What the task asks. Stopping at the line that holds "#include <fmt/color.h>", repeat the lines below exactly, starting from the very first and including that final line.

(Saved entries)
>>

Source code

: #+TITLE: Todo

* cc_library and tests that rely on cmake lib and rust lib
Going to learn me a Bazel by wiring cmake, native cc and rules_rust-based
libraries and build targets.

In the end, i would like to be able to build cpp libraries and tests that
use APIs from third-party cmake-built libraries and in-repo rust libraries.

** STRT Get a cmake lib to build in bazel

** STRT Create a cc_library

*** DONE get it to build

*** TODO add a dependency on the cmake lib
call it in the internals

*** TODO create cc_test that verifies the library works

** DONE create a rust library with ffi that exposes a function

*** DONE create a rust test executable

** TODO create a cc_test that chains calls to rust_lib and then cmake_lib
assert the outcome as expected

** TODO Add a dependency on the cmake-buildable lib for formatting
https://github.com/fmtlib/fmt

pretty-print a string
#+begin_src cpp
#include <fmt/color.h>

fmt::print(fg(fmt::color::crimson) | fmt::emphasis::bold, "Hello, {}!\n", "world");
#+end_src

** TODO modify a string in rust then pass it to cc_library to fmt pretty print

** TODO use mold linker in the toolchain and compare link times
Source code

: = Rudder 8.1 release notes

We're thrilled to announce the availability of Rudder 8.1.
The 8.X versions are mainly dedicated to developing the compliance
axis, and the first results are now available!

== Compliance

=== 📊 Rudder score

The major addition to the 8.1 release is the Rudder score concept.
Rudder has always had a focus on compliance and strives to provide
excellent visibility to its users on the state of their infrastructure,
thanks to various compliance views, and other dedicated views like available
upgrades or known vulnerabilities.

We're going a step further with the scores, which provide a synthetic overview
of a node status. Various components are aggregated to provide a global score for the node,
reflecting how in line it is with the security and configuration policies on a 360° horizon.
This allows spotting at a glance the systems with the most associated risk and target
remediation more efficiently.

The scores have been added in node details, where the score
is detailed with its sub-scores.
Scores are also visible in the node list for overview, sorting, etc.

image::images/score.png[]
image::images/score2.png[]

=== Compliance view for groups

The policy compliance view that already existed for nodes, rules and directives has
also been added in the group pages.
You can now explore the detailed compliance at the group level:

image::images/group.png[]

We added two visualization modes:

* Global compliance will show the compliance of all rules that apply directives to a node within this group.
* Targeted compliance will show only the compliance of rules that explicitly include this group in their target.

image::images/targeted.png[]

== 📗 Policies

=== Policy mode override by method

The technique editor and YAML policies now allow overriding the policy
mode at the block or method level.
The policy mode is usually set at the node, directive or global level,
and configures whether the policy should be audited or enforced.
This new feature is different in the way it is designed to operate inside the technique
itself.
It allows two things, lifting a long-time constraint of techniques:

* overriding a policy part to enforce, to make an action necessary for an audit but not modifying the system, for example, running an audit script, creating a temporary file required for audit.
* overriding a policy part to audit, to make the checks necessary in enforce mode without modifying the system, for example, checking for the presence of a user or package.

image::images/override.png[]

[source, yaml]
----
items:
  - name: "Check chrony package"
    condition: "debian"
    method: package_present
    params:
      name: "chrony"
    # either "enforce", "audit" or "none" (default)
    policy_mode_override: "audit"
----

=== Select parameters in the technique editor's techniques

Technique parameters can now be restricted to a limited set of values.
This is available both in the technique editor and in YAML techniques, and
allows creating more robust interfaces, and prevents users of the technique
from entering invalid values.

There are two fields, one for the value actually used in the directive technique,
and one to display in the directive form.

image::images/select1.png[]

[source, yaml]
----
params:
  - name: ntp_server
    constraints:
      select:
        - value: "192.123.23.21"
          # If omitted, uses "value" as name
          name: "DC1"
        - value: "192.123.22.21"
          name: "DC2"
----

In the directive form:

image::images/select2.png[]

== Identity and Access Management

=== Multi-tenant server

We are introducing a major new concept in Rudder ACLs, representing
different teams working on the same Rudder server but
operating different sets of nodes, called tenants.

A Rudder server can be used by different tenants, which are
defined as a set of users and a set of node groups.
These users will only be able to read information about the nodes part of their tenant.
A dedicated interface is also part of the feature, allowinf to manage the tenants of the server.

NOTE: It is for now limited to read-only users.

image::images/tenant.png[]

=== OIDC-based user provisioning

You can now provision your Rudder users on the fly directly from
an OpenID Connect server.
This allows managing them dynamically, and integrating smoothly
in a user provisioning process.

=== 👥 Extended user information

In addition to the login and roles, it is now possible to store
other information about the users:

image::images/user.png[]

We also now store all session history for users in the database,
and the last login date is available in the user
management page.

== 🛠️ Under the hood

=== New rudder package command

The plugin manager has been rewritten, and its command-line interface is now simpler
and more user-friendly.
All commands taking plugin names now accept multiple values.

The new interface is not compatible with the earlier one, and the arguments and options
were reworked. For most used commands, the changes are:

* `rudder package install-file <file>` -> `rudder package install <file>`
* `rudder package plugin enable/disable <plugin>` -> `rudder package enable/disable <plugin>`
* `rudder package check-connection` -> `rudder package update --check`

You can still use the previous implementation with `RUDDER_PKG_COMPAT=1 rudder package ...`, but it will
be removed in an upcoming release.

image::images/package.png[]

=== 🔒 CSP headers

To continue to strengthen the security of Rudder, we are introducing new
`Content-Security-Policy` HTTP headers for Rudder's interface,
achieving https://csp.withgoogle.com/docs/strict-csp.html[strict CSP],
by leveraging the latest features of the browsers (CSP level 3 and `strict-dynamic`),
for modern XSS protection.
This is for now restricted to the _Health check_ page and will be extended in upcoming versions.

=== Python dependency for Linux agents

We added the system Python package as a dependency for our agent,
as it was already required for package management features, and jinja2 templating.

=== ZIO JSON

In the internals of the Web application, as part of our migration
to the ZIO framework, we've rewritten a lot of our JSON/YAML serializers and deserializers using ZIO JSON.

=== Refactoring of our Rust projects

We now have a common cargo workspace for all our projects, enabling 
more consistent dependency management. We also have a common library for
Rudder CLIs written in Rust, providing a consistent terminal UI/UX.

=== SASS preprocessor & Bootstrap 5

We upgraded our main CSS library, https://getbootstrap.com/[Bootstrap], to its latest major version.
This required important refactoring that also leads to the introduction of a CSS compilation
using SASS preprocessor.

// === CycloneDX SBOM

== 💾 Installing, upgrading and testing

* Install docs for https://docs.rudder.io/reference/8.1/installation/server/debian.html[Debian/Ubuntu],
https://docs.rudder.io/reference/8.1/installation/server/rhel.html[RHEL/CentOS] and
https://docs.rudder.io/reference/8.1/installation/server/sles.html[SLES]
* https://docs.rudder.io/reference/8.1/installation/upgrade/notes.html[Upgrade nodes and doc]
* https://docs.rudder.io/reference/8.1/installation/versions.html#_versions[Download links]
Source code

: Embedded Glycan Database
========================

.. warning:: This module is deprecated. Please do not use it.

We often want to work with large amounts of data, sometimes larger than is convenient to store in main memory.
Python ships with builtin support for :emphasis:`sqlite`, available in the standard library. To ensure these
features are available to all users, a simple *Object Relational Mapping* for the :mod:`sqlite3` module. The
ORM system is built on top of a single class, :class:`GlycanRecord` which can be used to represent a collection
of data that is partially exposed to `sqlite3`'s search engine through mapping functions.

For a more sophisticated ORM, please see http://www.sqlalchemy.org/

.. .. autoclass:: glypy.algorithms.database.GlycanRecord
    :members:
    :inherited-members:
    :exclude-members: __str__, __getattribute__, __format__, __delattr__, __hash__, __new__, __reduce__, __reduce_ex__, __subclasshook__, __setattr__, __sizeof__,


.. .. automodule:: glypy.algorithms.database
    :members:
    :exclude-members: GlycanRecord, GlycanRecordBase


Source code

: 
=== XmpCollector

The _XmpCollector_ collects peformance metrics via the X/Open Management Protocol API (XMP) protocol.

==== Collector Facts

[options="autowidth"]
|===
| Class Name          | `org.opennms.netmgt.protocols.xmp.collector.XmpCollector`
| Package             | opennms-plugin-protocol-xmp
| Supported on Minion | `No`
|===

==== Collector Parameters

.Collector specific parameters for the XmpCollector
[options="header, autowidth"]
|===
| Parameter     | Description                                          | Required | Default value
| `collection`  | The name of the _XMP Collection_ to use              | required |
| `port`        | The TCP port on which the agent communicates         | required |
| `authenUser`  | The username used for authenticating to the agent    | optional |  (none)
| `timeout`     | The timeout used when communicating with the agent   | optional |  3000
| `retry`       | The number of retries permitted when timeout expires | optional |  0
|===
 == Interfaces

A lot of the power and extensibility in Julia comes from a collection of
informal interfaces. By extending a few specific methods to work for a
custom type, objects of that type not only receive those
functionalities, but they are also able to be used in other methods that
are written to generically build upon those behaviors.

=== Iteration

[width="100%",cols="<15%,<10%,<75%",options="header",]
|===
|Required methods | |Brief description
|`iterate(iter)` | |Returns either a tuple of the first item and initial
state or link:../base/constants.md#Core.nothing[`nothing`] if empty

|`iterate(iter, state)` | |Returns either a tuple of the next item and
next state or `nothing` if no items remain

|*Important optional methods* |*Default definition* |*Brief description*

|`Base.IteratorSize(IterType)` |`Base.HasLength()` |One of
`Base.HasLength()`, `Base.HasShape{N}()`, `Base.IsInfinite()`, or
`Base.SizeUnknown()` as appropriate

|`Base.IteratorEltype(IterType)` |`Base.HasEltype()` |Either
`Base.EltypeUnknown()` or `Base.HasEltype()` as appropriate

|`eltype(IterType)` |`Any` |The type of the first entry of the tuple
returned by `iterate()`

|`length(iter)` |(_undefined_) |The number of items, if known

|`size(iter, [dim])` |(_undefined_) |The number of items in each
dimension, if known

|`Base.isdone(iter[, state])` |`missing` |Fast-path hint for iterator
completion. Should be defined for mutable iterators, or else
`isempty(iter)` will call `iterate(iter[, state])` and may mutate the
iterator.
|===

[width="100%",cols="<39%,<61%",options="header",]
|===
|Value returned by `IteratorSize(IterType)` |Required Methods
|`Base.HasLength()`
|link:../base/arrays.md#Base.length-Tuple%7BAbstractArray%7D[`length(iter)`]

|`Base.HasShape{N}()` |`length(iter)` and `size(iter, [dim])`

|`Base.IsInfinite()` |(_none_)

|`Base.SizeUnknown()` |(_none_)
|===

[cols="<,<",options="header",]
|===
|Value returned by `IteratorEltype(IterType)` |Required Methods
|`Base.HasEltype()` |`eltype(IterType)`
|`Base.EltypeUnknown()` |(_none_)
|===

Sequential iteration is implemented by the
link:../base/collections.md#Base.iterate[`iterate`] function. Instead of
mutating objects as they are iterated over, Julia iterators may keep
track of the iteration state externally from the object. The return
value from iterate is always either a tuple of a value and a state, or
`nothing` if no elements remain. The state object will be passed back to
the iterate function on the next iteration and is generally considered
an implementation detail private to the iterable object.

<<

Answer.
Source code

: #+TITLE: Todo

* cc_library and tests that rely on cmake lib and rust lib
Going to learn me a Bazel by wiring cmake, native cc and rules_rust-based
libraries and build targets.

In the end, i would like to be able to build cpp libraries and tests that
use APIs from third-party cmake-built libraries and in-repo rust libraries.

** STRT Get a cmake lib to build in bazel

** STRT Create a cc_library

*** DONE get it to build

*** TODO add a dependency on the cmake lib
call it in the internals

*** TODO create cc_test that verifies the library works

** DONE create a rust library with ffi that exposes a function

*** DONE create a rust test executable

** TODO create a cc_test that chains calls to rust_lib and then cmake_lib
assert the outcome as expected

** TODO Add a dependency on the cmake-buildable lib for formatting
https://github.com/fmtlib/fmt

pretty-print a string
#+begin_src cpp
#include <fmt/color.h>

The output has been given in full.